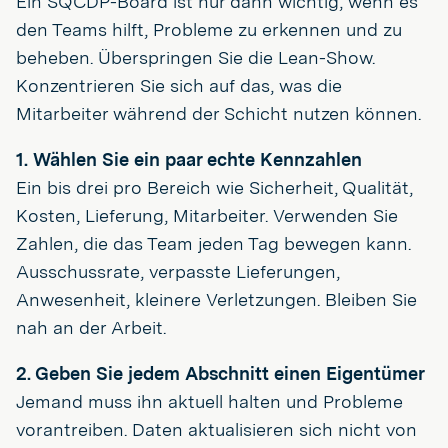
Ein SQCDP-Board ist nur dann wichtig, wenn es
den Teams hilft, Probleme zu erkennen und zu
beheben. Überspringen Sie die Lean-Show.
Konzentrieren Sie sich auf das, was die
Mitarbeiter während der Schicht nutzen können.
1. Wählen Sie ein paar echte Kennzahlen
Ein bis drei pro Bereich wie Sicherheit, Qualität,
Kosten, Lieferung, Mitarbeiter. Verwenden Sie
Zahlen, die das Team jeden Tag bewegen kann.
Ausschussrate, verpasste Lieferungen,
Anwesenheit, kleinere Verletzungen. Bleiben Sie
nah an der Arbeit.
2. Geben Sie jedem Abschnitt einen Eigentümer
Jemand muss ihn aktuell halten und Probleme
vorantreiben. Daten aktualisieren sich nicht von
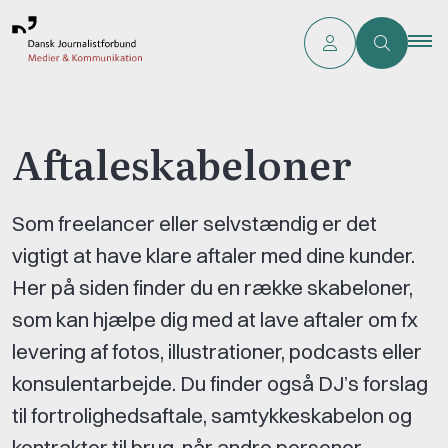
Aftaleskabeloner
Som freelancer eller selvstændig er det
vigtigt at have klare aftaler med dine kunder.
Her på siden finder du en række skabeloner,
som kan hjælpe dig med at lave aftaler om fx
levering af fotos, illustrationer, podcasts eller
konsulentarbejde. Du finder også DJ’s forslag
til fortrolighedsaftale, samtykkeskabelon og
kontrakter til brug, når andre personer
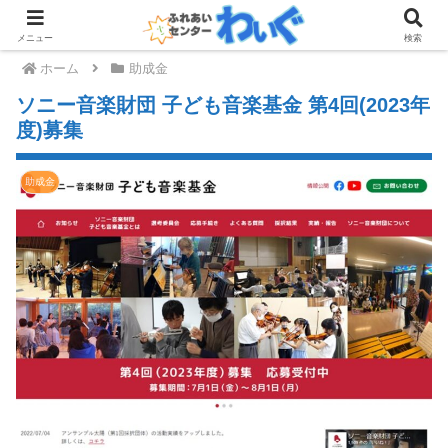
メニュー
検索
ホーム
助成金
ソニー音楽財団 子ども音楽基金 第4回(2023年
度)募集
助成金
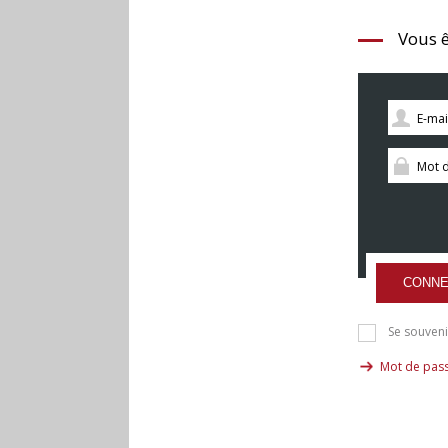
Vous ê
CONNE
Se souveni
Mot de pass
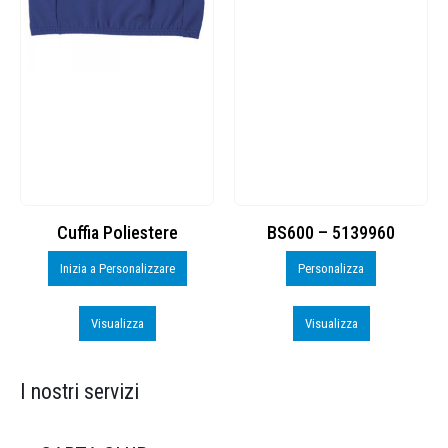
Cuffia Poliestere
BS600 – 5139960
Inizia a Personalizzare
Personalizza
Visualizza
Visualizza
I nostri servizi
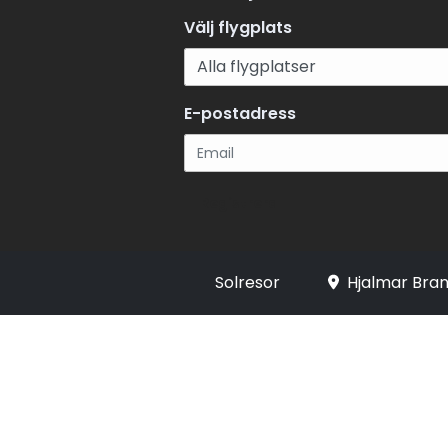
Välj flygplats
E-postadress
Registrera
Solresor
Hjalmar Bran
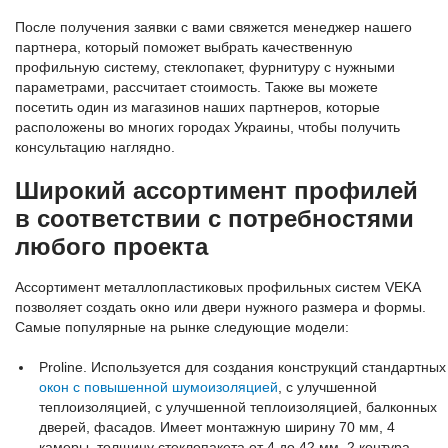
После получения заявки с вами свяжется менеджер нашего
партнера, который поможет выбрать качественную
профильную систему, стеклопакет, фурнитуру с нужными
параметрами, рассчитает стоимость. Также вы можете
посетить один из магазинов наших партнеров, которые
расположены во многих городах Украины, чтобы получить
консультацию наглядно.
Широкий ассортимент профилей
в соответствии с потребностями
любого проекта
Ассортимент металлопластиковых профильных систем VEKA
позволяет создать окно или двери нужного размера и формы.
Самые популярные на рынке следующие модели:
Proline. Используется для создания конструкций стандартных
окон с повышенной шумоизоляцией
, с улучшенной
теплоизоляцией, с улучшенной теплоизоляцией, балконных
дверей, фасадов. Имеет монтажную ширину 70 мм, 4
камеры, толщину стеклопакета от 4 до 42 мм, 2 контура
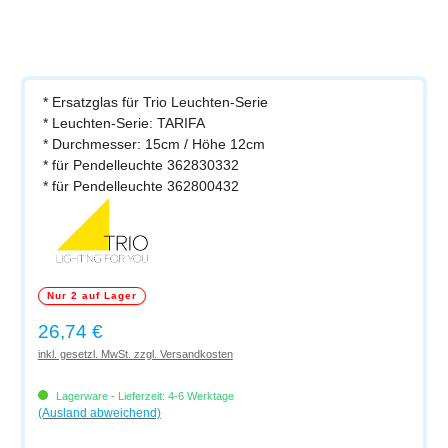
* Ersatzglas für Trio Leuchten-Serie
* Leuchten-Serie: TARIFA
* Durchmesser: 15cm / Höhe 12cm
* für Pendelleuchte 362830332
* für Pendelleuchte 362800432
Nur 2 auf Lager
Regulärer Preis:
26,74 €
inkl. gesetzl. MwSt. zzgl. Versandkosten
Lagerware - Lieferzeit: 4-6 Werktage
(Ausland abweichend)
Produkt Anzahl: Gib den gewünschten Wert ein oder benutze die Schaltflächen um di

########

▶ **REQUIREMENT**
Please set down only the lines from the first line of the records above through the line that has "После получения заявки", exactly, and not the pictures.

▶ **ANSWER**
Ein SQCDP-Board ist nur dann wichtig, wenn es
den Teams hilft, Probleme zu erkennen und zu
beheben. Überspringen Sie die Lean-Show.
Konzentrieren Sie sich auf das, was die
Mitarbeiter während der Schicht nutzen können.
1. Wählen Sie ein paar echte Kennzahlen
Ein bis drei pro Bereich wie Sicherheit, Qualität,
Kosten, Lieferung, Mitarbeiter. Verwenden Sie
Zahlen, die das Team jeden Tag bewegen kann.
Ausschussrate, verpasste Lieferungen,
Anwesenheit, kleinere Verletzungen. Bleiben Sie
nah an der Arbeit.
2. Geben Sie jedem Abschnitt einen Eigentümer
Jemand muss ihn aktuell halten und Probleme
vorantreiben. Daten aktualisieren sich nicht von
Aftaleskabeloner
Som freelancer eller selvstændig er det
vigtigt at have klare aftaler med dine kunder.
Her på siden finder du en række skabeloner,
som kan hjælpe dig med at lave aftaler om fx
levering af fotos, illustrationer, podcasts eller
konsulentarbejde. Du finder også DJ’s forslag
til fortrolighedsaftale, samtykkeskabelon og
kontrakter til brug, når andre personer
メニュー
検索
ホーム
助成金
ソニー音楽財団 子ども音楽基金 第4回(2023年
度)募集
助成金
Vous ê
CONNE
Se souveni
Mot de pass
Cuffia Poliestere
BS600 – 5139960
Inizia a Personalizzare
Personalizza
Visualizza
Visualizza
I nostri servizi
Välj flygplats
E-postadress
Registrera
Solresor
Hjalmar Bran
После получения заявки с вами свяжется менеджер нашего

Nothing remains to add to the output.